The lawyers representing the defendants said a short presentation made sense because they had already spent more than a month cross-examining the prosecution’s chief witness.

“The heart of the case was Ernest Castro, and then we called witnesses who remembered things” Castro said he didn’t remember, said Deputy Public Defender Ellen Barry.

The case has been billed by the U.S. attorney’s office in Los Angeles as a major effort to combat the Mexican Mafia, a secretive prison gang with 200 to 400 members. It has been growing in influence among L.A.’s street gangs by, among other things, recruiting local gangbangers into the group.
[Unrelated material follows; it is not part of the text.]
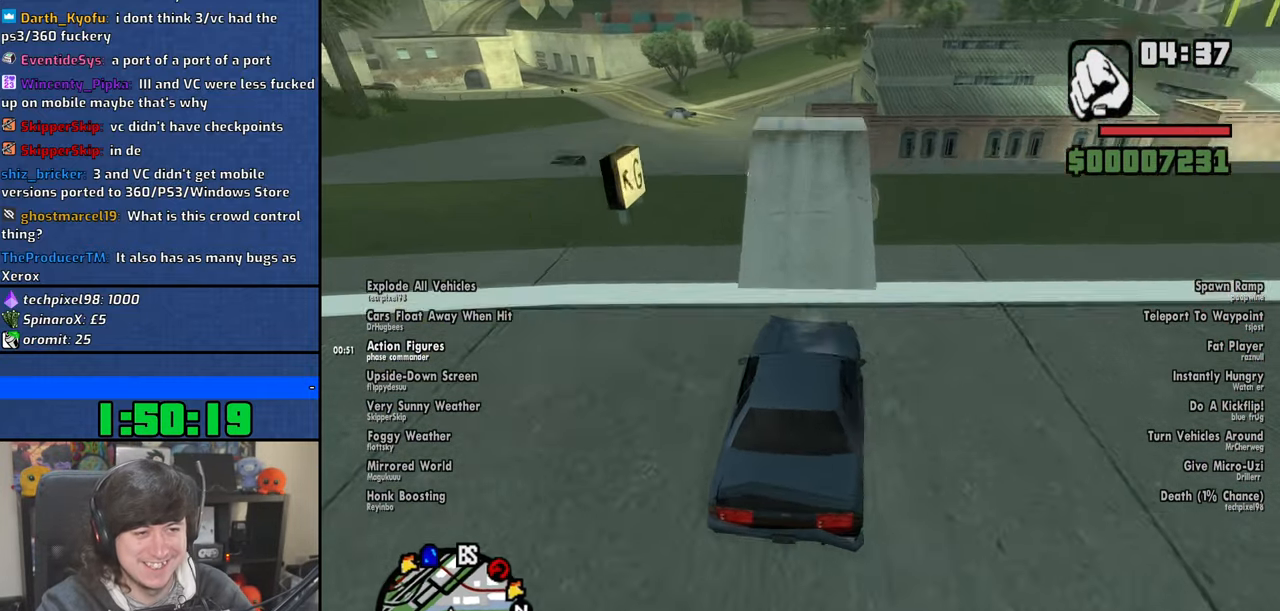
{"keys": [], "mouse": [], "events": [[200, "a", "up"], [250, "w", "up"]]}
The defendants are accused of murder, extortion and threats of violence in a case that, for the first time, employs federal racketeering and conspiracy charges against the Eme, as the gang is commonly called. Among the charges against them are the murders of three unpaid advisors to the 1992 prison gang film “American Me,” which starred Edward James Olmos.

Prosecutors took 4 1/2 months to present their case, laying out the evidence in more than 200 secretly recorded videotapes and audio recordings in which the defendants were heard discussing Eme business.

Much of the evidence was based on the testimony of former Eme member Castro, who provided rare insight into the gang’s inner workings. He agreed to become a government informant after being arrested in November 1993 for possessing illegal weapons.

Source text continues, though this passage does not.